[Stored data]
::::::
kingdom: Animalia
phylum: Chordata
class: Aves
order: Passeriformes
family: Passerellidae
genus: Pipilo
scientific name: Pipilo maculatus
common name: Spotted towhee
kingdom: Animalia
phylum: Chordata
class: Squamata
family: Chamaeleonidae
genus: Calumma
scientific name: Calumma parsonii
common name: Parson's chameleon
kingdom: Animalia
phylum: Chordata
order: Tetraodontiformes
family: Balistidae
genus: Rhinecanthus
::::::
* _WRITTEN REQUEST_
Turn every line of the listing above into a numbered list, skipping any blank lines.

* _SOLUTION_
1. kingdom: Animalia
2. phylum: Chordata
3. class: Aves
4. order: Passeriformes
5. family: Passerellidae
6. genus: Pipilo
7. scientific name: Pipilo maculatus
8. common name: Spotted towhee
9. kingdom: Animalia
10. phylum: Chordata
11. class: Squamata
12. family: Chamaeleonidae
13. genus: Calumma
14. scientific name: Calumma parsonii
15. common name: Parson's chameleon
16. kingdom: Animalia
17. phylum: Chordata
18. order: Tetraodontiformes
19. family: Balistidae
20. genus: Rhinecanthus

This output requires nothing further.